ANNAPOLIS — Gov. Martin O’Malley’s labor secretary said Tuesday it was his idea to seek the removal of all online traces of an internal economic report that he said was mistakenly posted on the department’s website.
Alex Sanchez, the secretary of the Department of Labor, Licensing and Regulation, said O’Malley did not ask him to pull the report or make it disappear without a trace online. Sanchez said the department mistakenly posted an internal document on Aug. 20 that was to be used as part of the process of writing a report to be released on the website.
“We have protocols for what is posted on the Internet, and they were not followed in that case, and once we found that out we corrected,” Sanchez said in a telephone interview Tuesday.
The document, which began by saying “Maryland’s Market Stalls During July,” cited reports of uncertainties in financial markets, declining consumer confidence and spending and lackluster hiring at the national level as a reason for explaining that “Maryland’s economic recovery faltered in July.”
The posting of the internal document prompted officials in the department to scramble once they and other administration officials learned of it.
On Tuesday, Sanchez described the internal document as material that is used for discussions within the department before it puts out a monthly statement on its website about employment numbers in the state.
An e-mail on Aug. 20 from labor department spokesman Bernie Kohn to labor department staff titled “labor market fiasco” asked if the staff members were sure that taking down the post “removed all traces of it that anyone could pull up on a search engine?”
“Whatever we can do to make it disappear, we need to do it,” Kohn wrote. “That’s coming straight from the top.”
Sanchez said he was the person Kohn was referring to — not O’Malley.
“That’s referring to me and me only,” Sanchez said.
Former Gov.
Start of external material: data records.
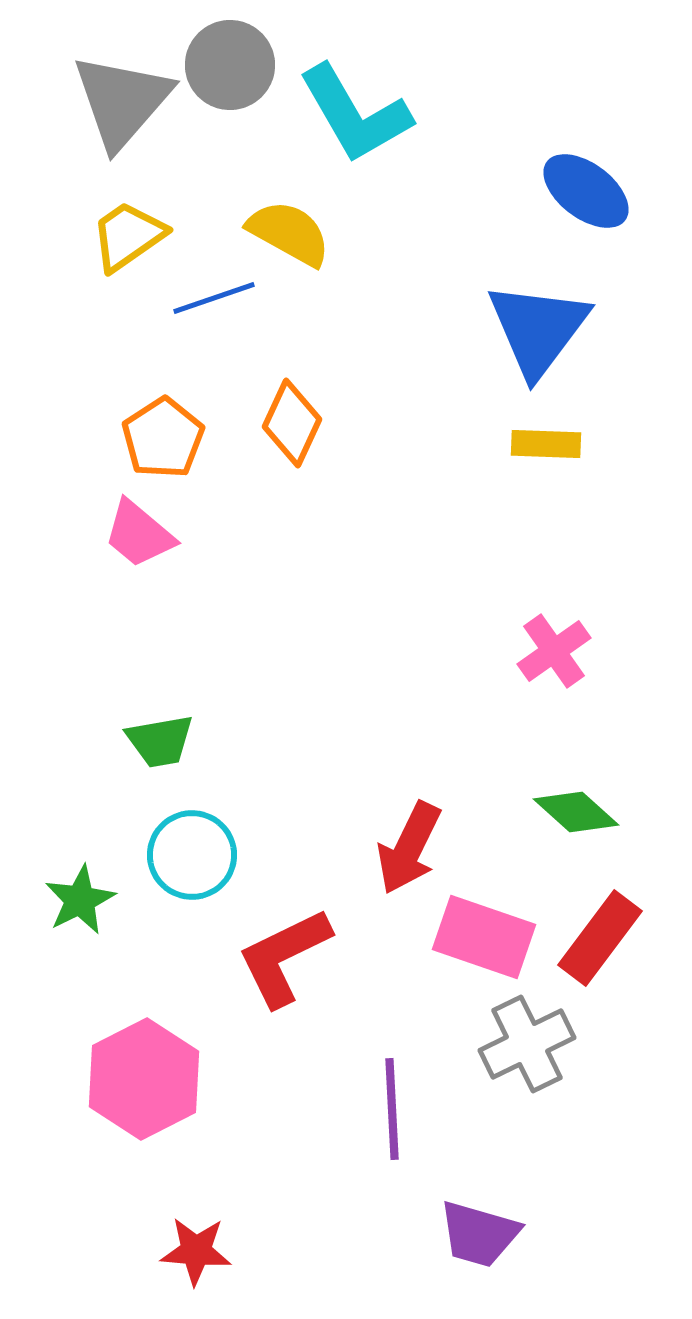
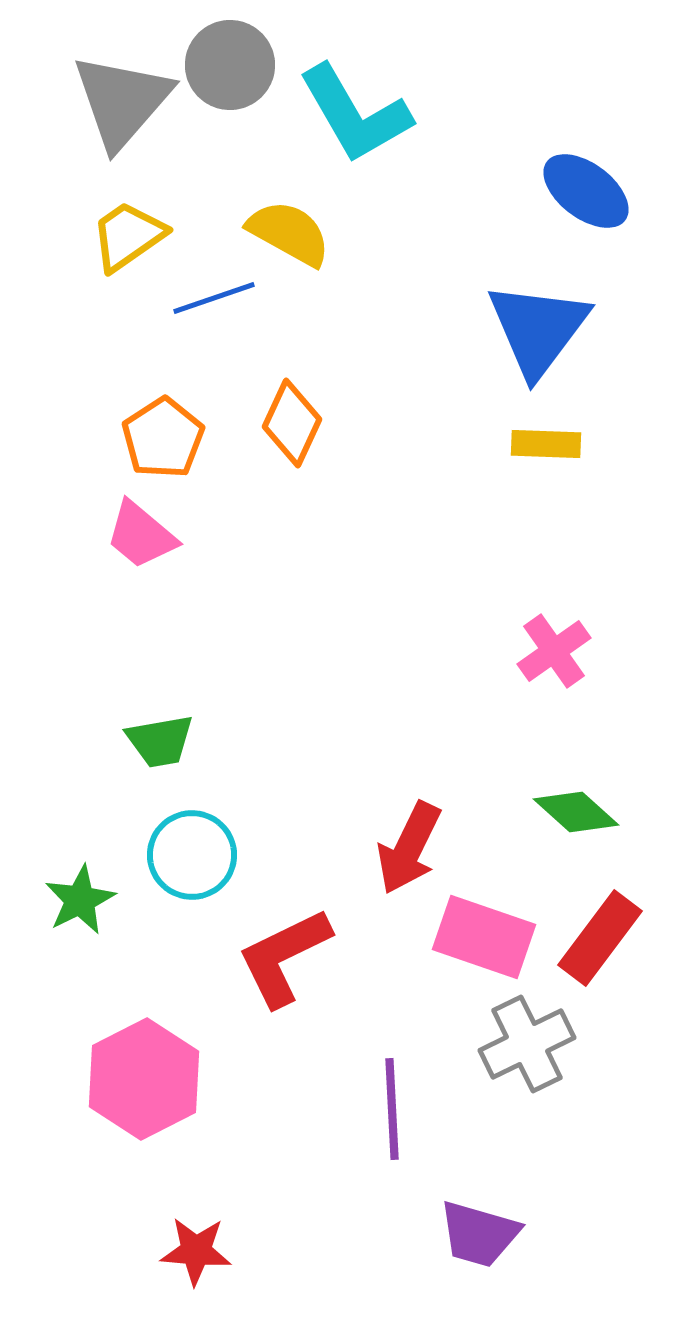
pink trapezoid: moved 2 px right, 1 px down
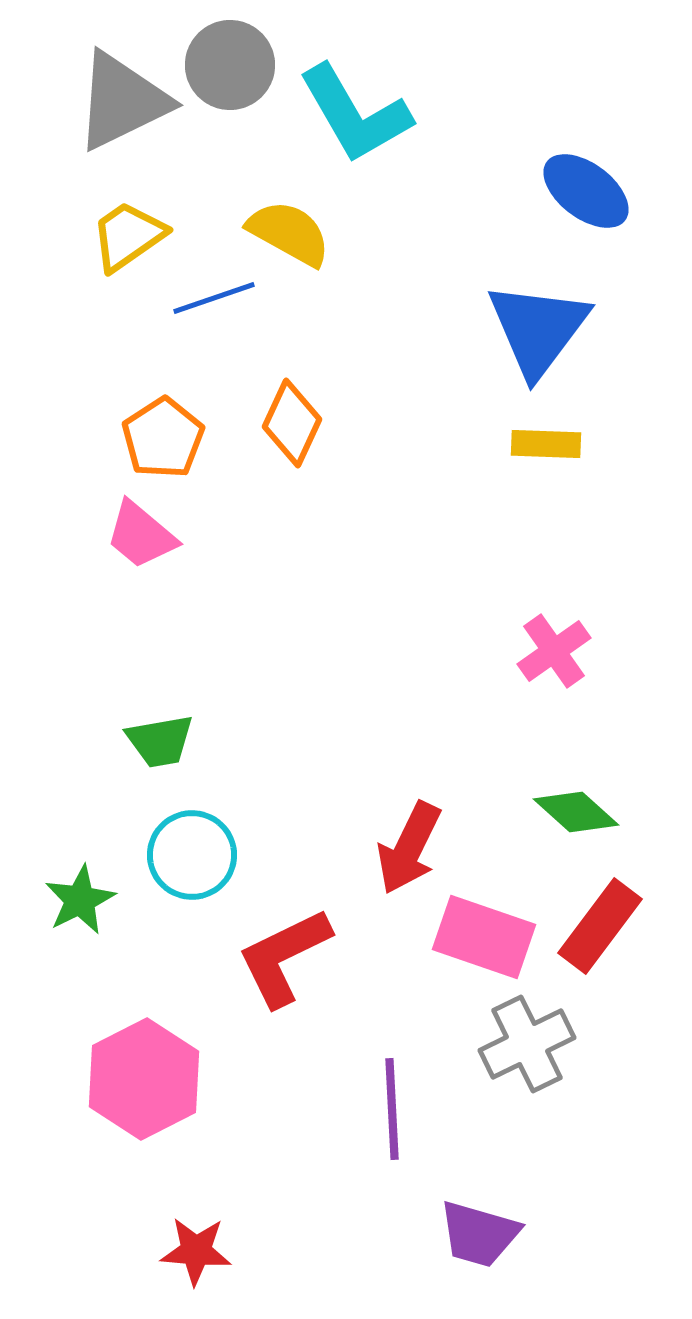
gray triangle: rotated 23 degrees clockwise
red rectangle: moved 12 px up
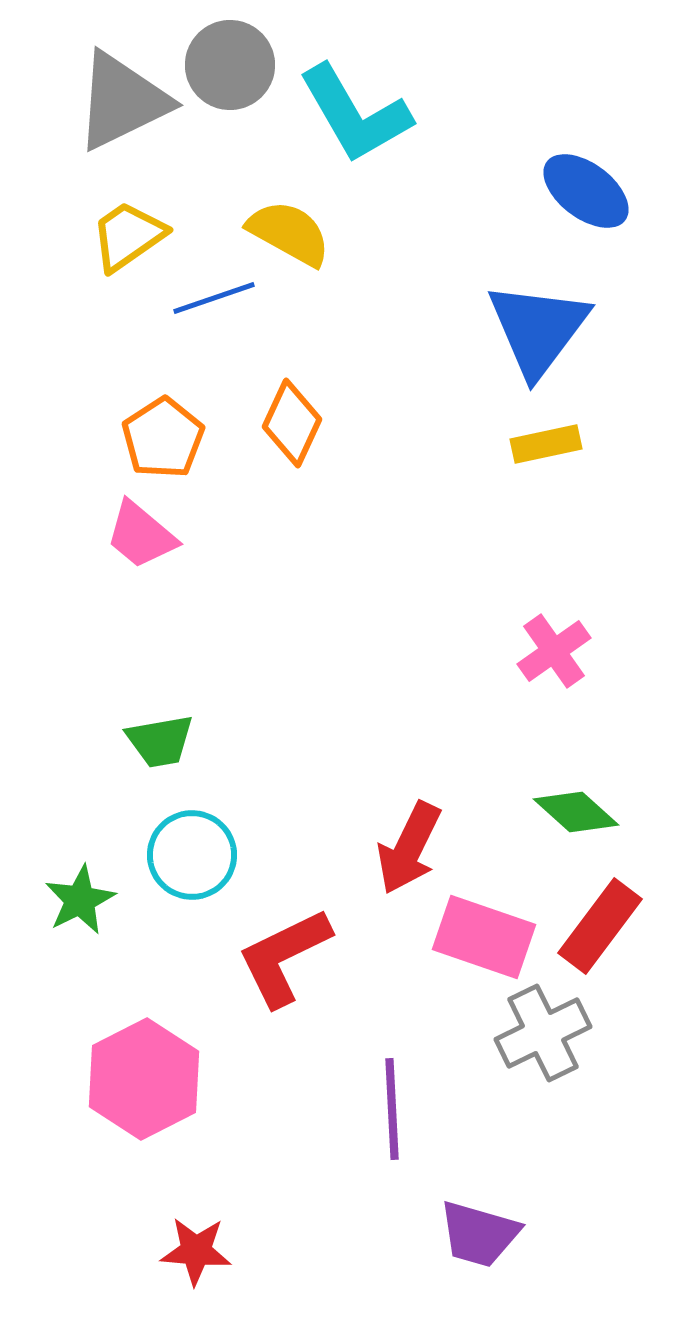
yellow rectangle: rotated 14 degrees counterclockwise
gray cross: moved 16 px right, 11 px up
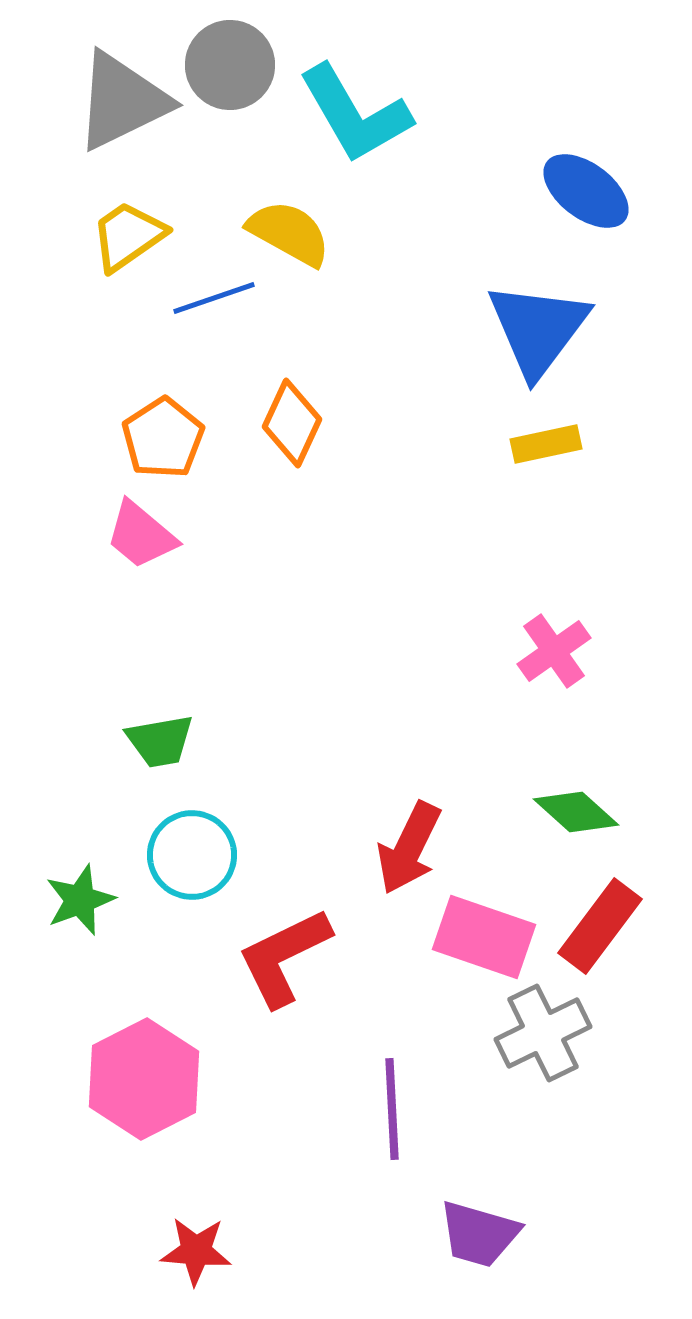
green star: rotated 6 degrees clockwise
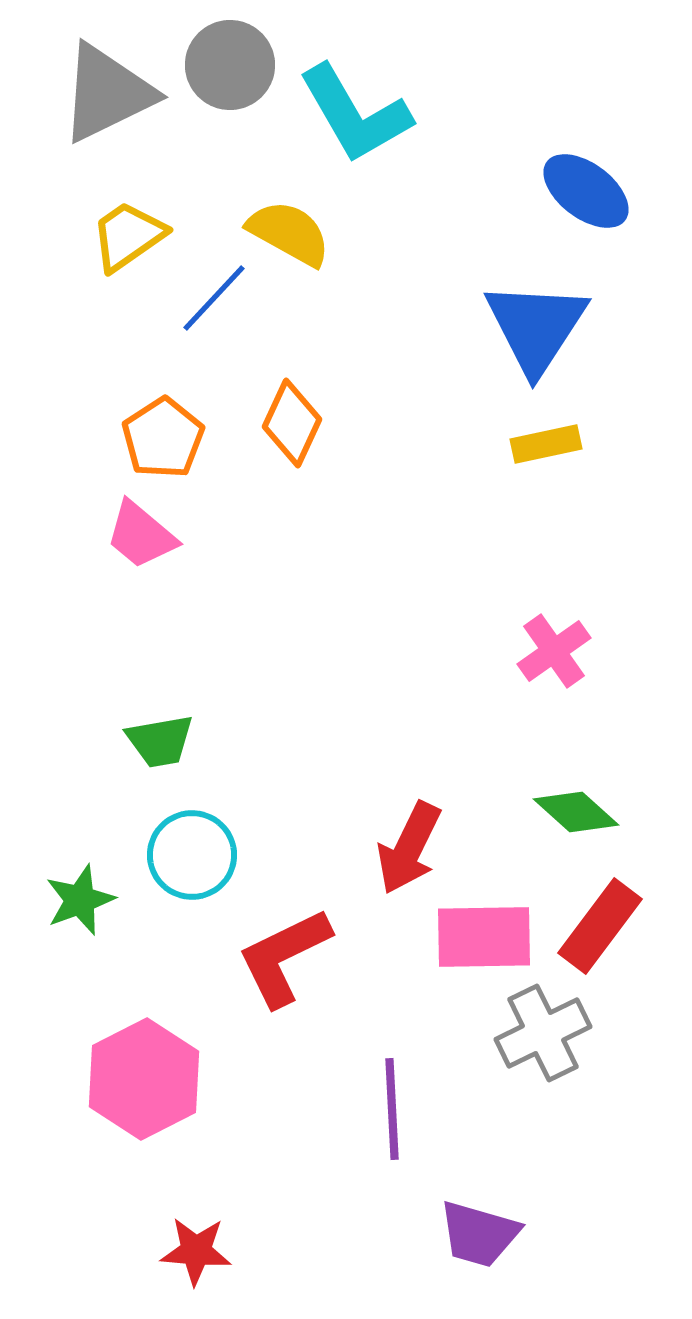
gray triangle: moved 15 px left, 8 px up
blue line: rotated 28 degrees counterclockwise
blue triangle: moved 2 px left, 2 px up; rotated 4 degrees counterclockwise
pink rectangle: rotated 20 degrees counterclockwise
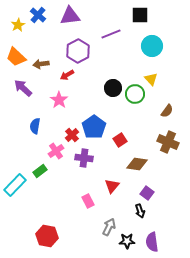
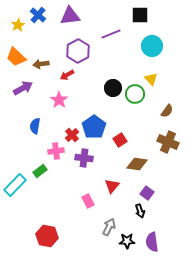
purple arrow: rotated 108 degrees clockwise
pink cross: rotated 28 degrees clockwise
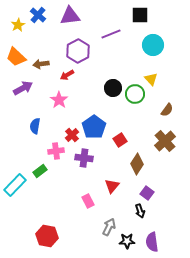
cyan circle: moved 1 px right, 1 px up
brown semicircle: moved 1 px up
brown cross: moved 3 px left, 1 px up; rotated 25 degrees clockwise
brown diamond: rotated 65 degrees counterclockwise
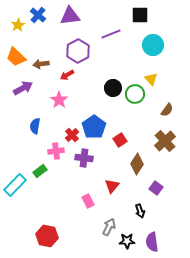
purple square: moved 9 px right, 5 px up
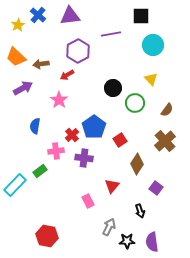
black square: moved 1 px right, 1 px down
purple line: rotated 12 degrees clockwise
green circle: moved 9 px down
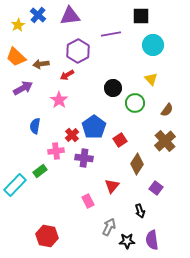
purple semicircle: moved 2 px up
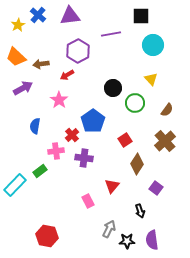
blue pentagon: moved 1 px left, 6 px up
red square: moved 5 px right
gray arrow: moved 2 px down
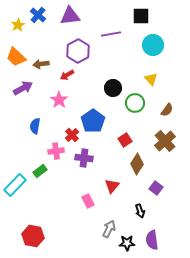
red hexagon: moved 14 px left
black star: moved 2 px down
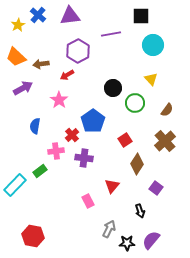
purple semicircle: moved 1 px left; rotated 48 degrees clockwise
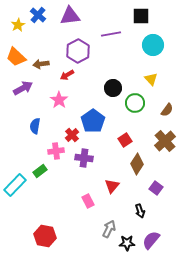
red hexagon: moved 12 px right
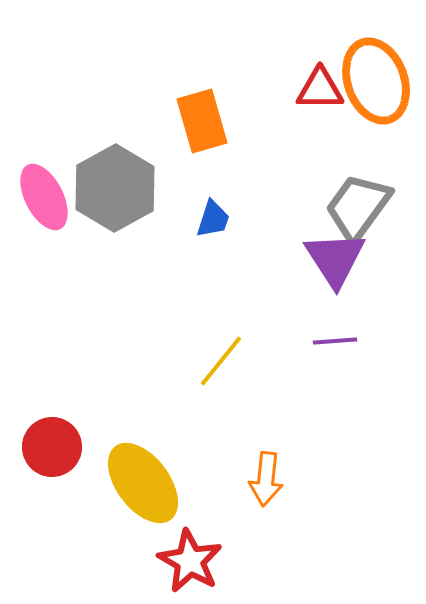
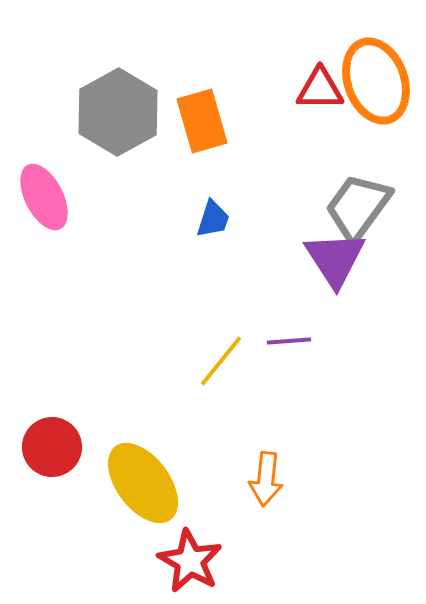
gray hexagon: moved 3 px right, 76 px up
purple line: moved 46 px left
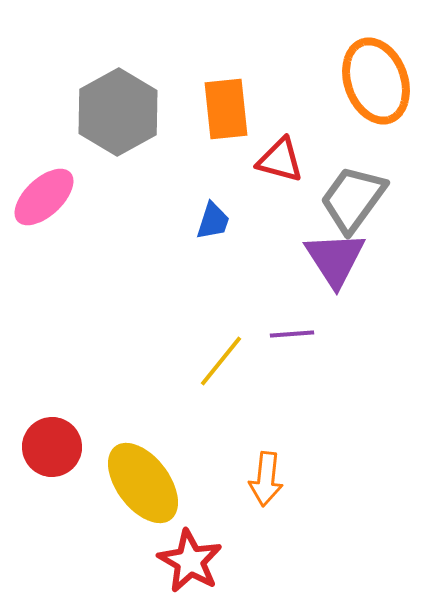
red triangle: moved 40 px left, 71 px down; rotated 15 degrees clockwise
orange rectangle: moved 24 px right, 12 px up; rotated 10 degrees clockwise
pink ellipse: rotated 74 degrees clockwise
gray trapezoid: moved 5 px left, 8 px up
blue trapezoid: moved 2 px down
purple line: moved 3 px right, 7 px up
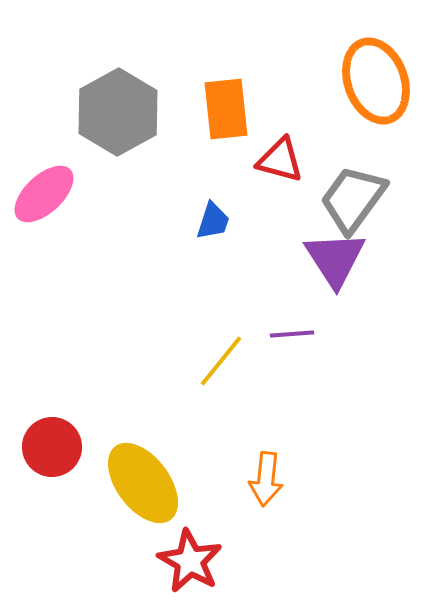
pink ellipse: moved 3 px up
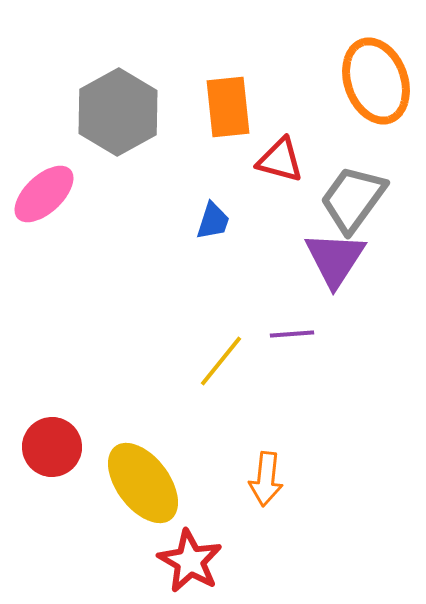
orange rectangle: moved 2 px right, 2 px up
purple triangle: rotated 6 degrees clockwise
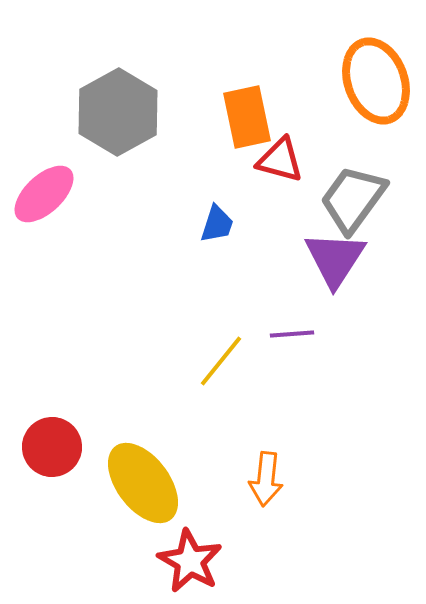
orange rectangle: moved 19 px right, 10 px down; rotated 6 degrees counterclockwise
blue trapezoid: moved 4 px right, 3 px down
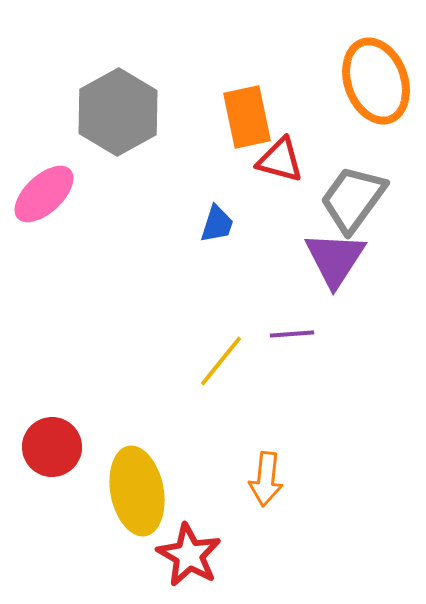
yellow ellipse: moved 6 px left, 8 px down; rotated 26 degrees clockwise
red star: moved 1 px left, 6 px up
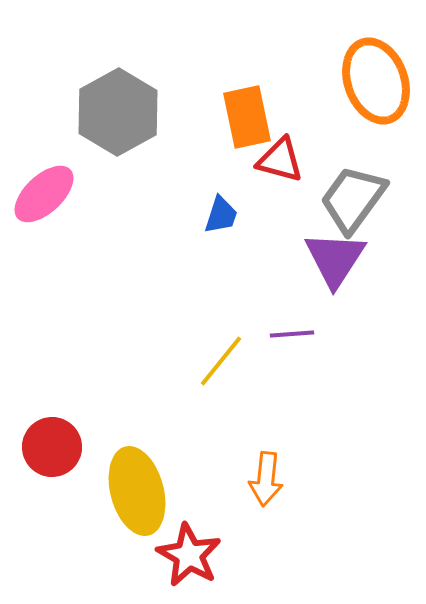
blue trapezoid: moved 4 px right, 9 px up
yellow ellipse: rotated 4 degrees counterclockwise
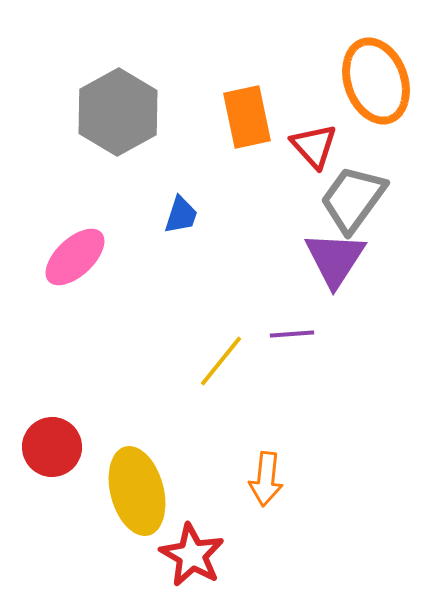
red triangle: moved 34 px right, 14 px up; rotated 33 degrees clockwise
pink ellipse: moved 31 px right, 63 px down
blue trapezoid: moved 40 px left
red star: moved 3 px right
Robert L. Ehrlich Jr., a Republican who is in a rematch with the Democratic incumbent, made public a series of e-mails Monday that were sent by department officials between Aug. 10 and Aug. 20. The e-mails were obtained through Maryland Public Information Act requests. The Associated Press also has acquired the e-mails.
Ehrlich’s campaign contends that the e-mails demonstrate that the O’Malley administration was softening a gloomy economic outlook to portray Maryland’s economy in a more positive light in a tough election year.
In response, O’Malley’s campaign said Ehrlich is playing a “desperate blame game with economic statistics.” O’Malley’s campaign is emphasizing a longer view, contending that Maryland has had the best job growth in a January to August period in Maryland since 2000.
Maryland Republican Party Chairman Audrey Scott called on O’Malley to ask Sanchez to resign.
Ehrlich, in an interview Tuesday, said that the flap is an example of the labor department being “a broken agency.”
“That’s been the feedback from the small business roundtables that we’ve been attending for eight months now,” Ehrlich said.